Mr BARBER — In fact, Mr Drum, there has been much made of the deliberately lit nature of the fire. But the point was that once that fire was underway, and once, both on nearby road verges and in nearby plantations, a rain of material was falling onto the mine, there were a number of spot fires getting started in that mine, and an employee of GDF Suez was monitoring the situation. However, insufficient resources were available to put those fires out. GDF Suez's evidence to the royal commission — the board of inquiry, to use its proper term — was, 'Hey, we were just doing exactly what the government told us to do. The rehabilitation plan didn't call for the covering up of those bare coalfaces, and therefore we didn't do it'.

Sure, the government has now moved on the recommendation of the board to change some of the aspects of how that rehabilitation is occurring. But the point is that nobody in the community knew this was the situation. To this day, in relation to other mines, in relation to other quarries, in relation to other extractive industries and even, heaven forbid, if we were to ever get a CSG industry here in Victoria, the community is none the wiser. Until they are prepared to start using the Freedom of Information Act 1982, lawyering up and facing all sorts of barriers, the community is not going to know about either the operational plan of or the rehabilitation plan for the mine that operates down the road from them, next door to them or in the adjoining area.

That is why the Greens have drafted a further amendment to some of the amendments in this bill, which requires that:

If a work plan or variation to an approved work plan is statutorily endorsed, the Minister must ensure that the work plan or variation is published on the Department's Internet site within a reasonable period after the endorsement.

It is a simple matter to make mining operations and mining rehabilitation for all of the many extractive industry sites covered under this act more transparent.
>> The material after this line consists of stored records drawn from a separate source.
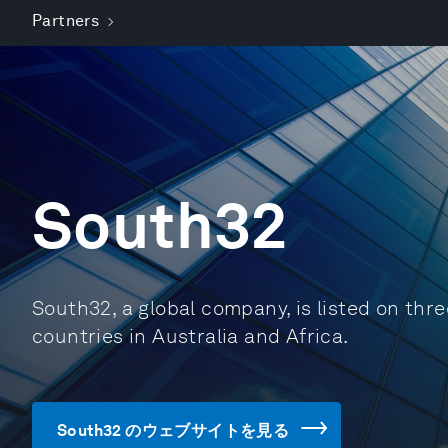
Partners
South32
South32, a global company, is listed on thr
countries in Australia and Africa.
South32 のウェブサイトを見る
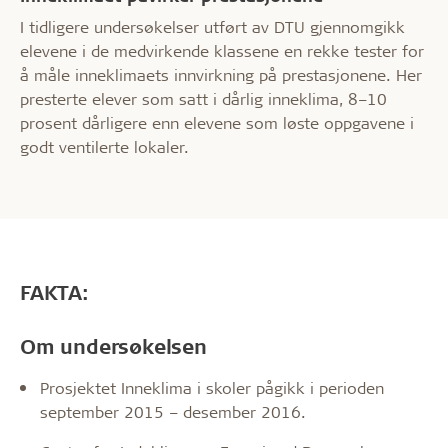
I tidligere undersøkelser utført av DTU gjennomgikk
elevene i de medvirkende klassene en rekke tester for
å måle inneklimaets innvirkning på prestasjonene. Her
presterte elever som satt i dårlig inneklima, 8–10
prosent dårligere enn elevene som løste oppgavene i
godt ventilerte lokaler.
FAKTA:
Om undersøkelsen
Prosjektet Inneklima i skoler pågikk i perioden
september 2015 – desember 2016.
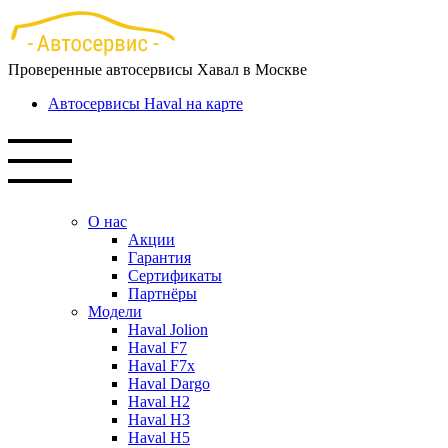
Перейти
к
основному
Проверенные автосервисы Хавал в Москве
содержанию
Автосервисы Haval на карте
О нас
Акции
Гарантия
Сертификаты
Партнёры
Модели
Haval Jolion
Haval F7
Haval F7x
Haval Dargo
Haval H2
Haval H3
Haval H5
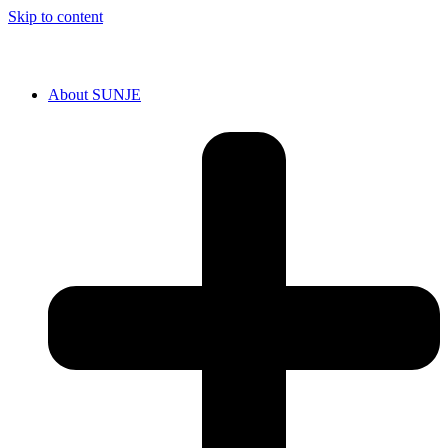
Skip to content
About SUNJE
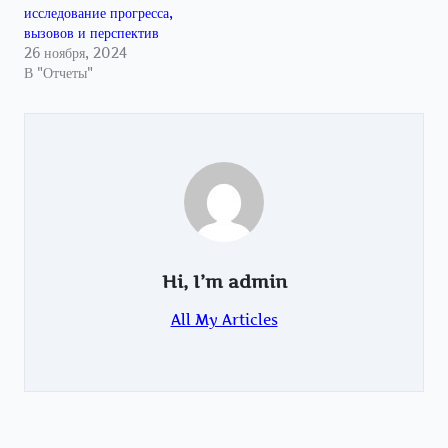
исследование прогресса,
вызовов и перспектив
26 ноября, 2024
В "Отчеты"
Hi, I’m
admin
All My Articles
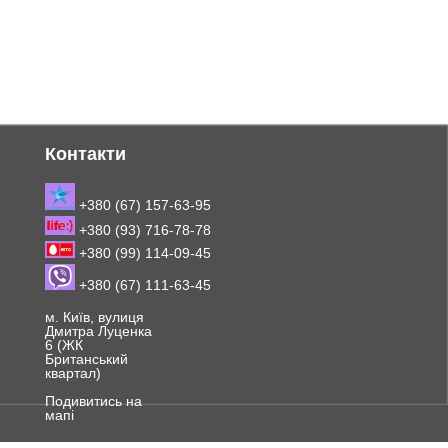
Контакти
+380 (67) 157-63-95
+380 (93) 716-78-78
+380 (99) 114-09-45
+380 (67) 111-63-45
м. Київ, вулиця
Дмитра Луценка
6 (ЖК
Британський
квартал)
Подивитись на
мапі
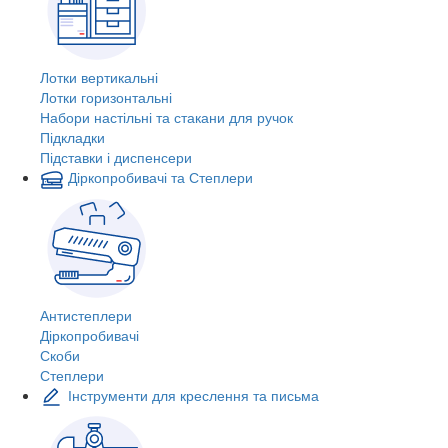
Лотки вертикальні
Лотки горизонтальні
Набори настільні та стакани для ручок
Підкладки
Підставки і диспенсери
Діркопробивачі та Степлери
Антистеплери
Діркопробивачі
Скоби
Степлери
Інструменти для креслення та письма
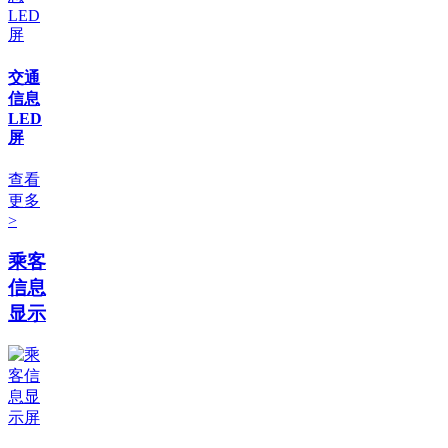
交通
信息
LED
屏
查看
更多
>
乘客
信息
显示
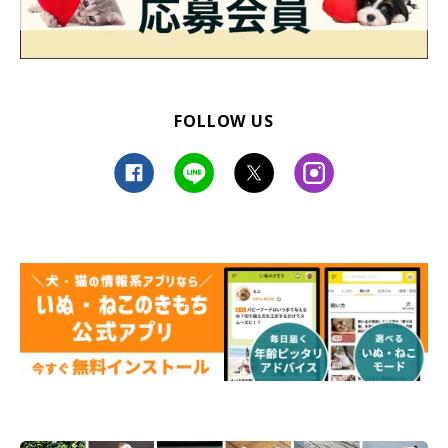
FOLLOW US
It is kind of hard to understand why anybody would really oppose that. The amendments were circulated to the parties during the last sitting week, when we thought we were going to be debating this bill. There has been considerable time for the parties to consider their position on this. I have not yet had any feedback on how any of the seven other parties in this place will be voting, so I look forward to having more conversation about that when we move to the committee stage of the bill.

As I said, there appears to be a focus here on certain types of risks — immediate risks of disasters occurring in and around these operations. We have seen quite a bit of it over the years. These coalmines have caught fire before. Coalmines have flooded before, despite us constantly being told, 'The regulator's on top of it; they're doing their job'. But this is just a small slice of the problem when members turn their minds to the threat that fossil fuel burning continues to pose to the entire planet.

I think members are now more educated about the possible risks associated with unconventional gas drilling here in Victoria. We are hoping that a permanent ban on unconventional gas drilling will occur shortly. On the weekend I was at Cape Bridgewater for the local community's symbolic declaration of being a gas field free community. This Sunday many of those communities who have declared themselves gas field free will be rallying here in Melbourne. Those members of the community seem to have come to understand the risks associated with new types of fossil fuel development as well as the old types that we are now so familiar with, and it simply remains for the members in this place to start acting in the way they ought to to protect the community from all these risks.